Panel interviews historically are associated with the rigid recruiting processes of large bureaucracies. This unfortunate association, coupled with the concern that panel interviews may intimidate some candidates, has tarnished the reputation of what can be an effective and time-efficient approach to candidate selection.
Panels are most effective when comprised of three to four stakeholders— preferably the recruit’s prospective line manager, a key customer, an HR representative and a prospective peer. Ideally, all panelists should be coached in behavioral interviewing techniques.
Prior to the interview, panelists should jointly agree with the mix of competencies—knowledge, skills and attitudes—required to fulfill the job role and the desired degree of proficiency expected in each area. They should prepare interview questions targeted to these competencies.
One panelist should be appointed facilitator. The facilitator’s responsibilities will include introducing panel members to candidates; explaining the interview structure; facilitating clear communication during the interview; keeping the interview on track; and ensuring all competencies are satisfactorily probed and that no one panel member dominates the discussion.
Questions that are asked early should help relax the candidate and establish the flow of conversation (questions about recent work experience or educational background are strongly recommended). Then, panelists should move through their preagreed questions, retaining sufficient flexibility to follow any leads into other areas relevant to the position.

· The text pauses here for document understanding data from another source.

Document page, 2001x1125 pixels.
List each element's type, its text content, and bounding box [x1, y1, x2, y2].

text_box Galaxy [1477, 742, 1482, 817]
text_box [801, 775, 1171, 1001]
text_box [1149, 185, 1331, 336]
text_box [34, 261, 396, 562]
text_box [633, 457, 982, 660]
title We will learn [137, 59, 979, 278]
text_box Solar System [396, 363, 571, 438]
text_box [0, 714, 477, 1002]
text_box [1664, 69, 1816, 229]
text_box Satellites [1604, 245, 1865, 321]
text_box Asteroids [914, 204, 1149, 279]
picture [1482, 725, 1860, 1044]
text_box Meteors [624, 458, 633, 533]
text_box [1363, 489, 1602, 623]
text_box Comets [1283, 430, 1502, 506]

Following each interview, panelists should evaluate candidates twice across each competency—first independently, then as a group. This ensures no one individual view dominates the eventual decision. Panel interviews aren’t universally appropriate, but their advantages make them worthy of serious consideration.
Caroline-Anne Tylko, human resources manager at The Westin Hotel, Ottawa in Ontario, says:
Some managers believe everyone who will be collaborating with the incumbent should be included. But a 12-member panel not only can intimidate candidates, but also can hinder the evaluation/decision-making process—rendering it more difficult and becoming too time-consuming. Panels can be kept to a minimum by steering individuals who absolutely want to have input to submit questions to panel members ahead of time.

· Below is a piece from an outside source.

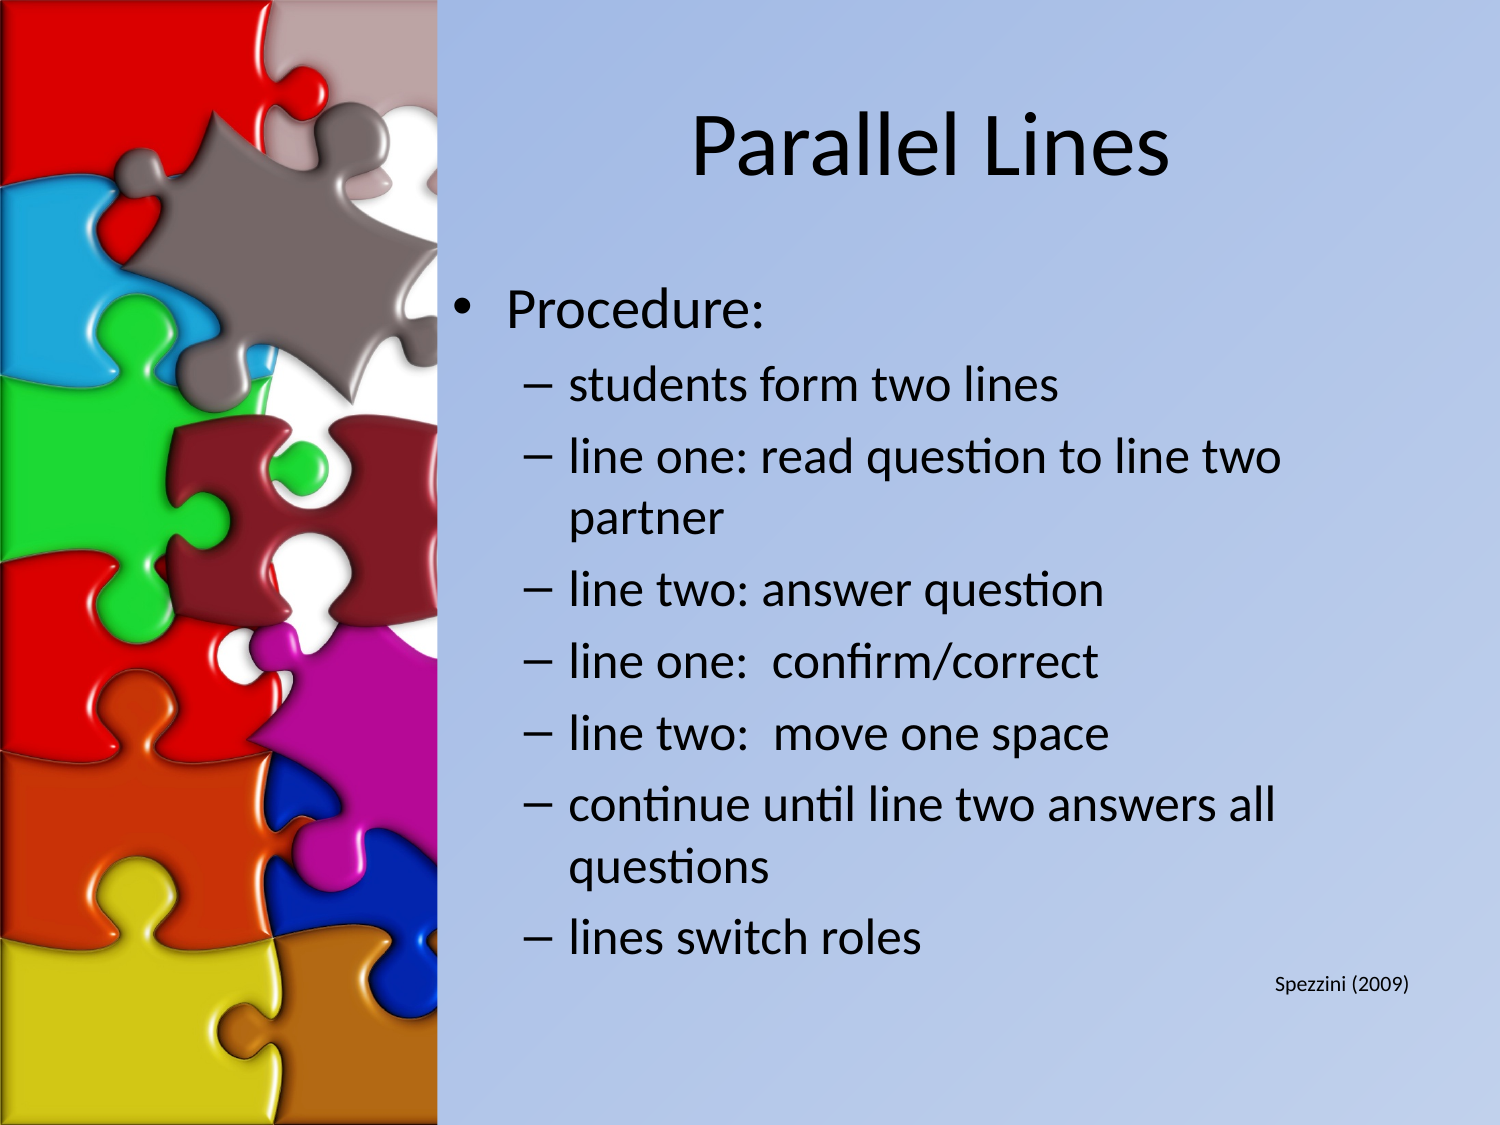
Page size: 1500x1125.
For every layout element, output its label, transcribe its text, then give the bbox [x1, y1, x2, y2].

picture [0, 0, 438, 1125]
list Procedure: students form two lines line one: read question to line two partner line two: answer question line one: confirm/correct line two: move one space continue until line two answers all questions lines switch roles Spezzini (2009) [437, 262, 1425, 1005]
title Parallel Lines [437, 45, 1425, 233]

Panelists also should be trained. Proper training helps the panel commit to the process, develop targeted and legal questions, define potential responses, collect and evaluate relevant data, and make good hiring decisions. Training also ensures the most important factor in the process is highlighted—the candidate.
Trained panelists can ensure a candidate’s self esteem remains intact by simply paying attention to panel behavior. Curtailing behavior such as staring out the window, whispering, passing notes, doodling or brushing away imaginary lint during the interview, can make a candidate feel more valued, confident and comfortable.
Finally, the chairperson doesn’t have to be an HR representative, but a good facilitator. The chair is responsible not only for greeting the candidate and introducing the panel and interview format, but also for facilitating the entire process. It’s the chairperson’s responsibility to make sure office politics and personal agendas don’t interfere with the best candidate being hired.
Personnel Journal, October 1996, Vol. 75, No. 10, p. 111.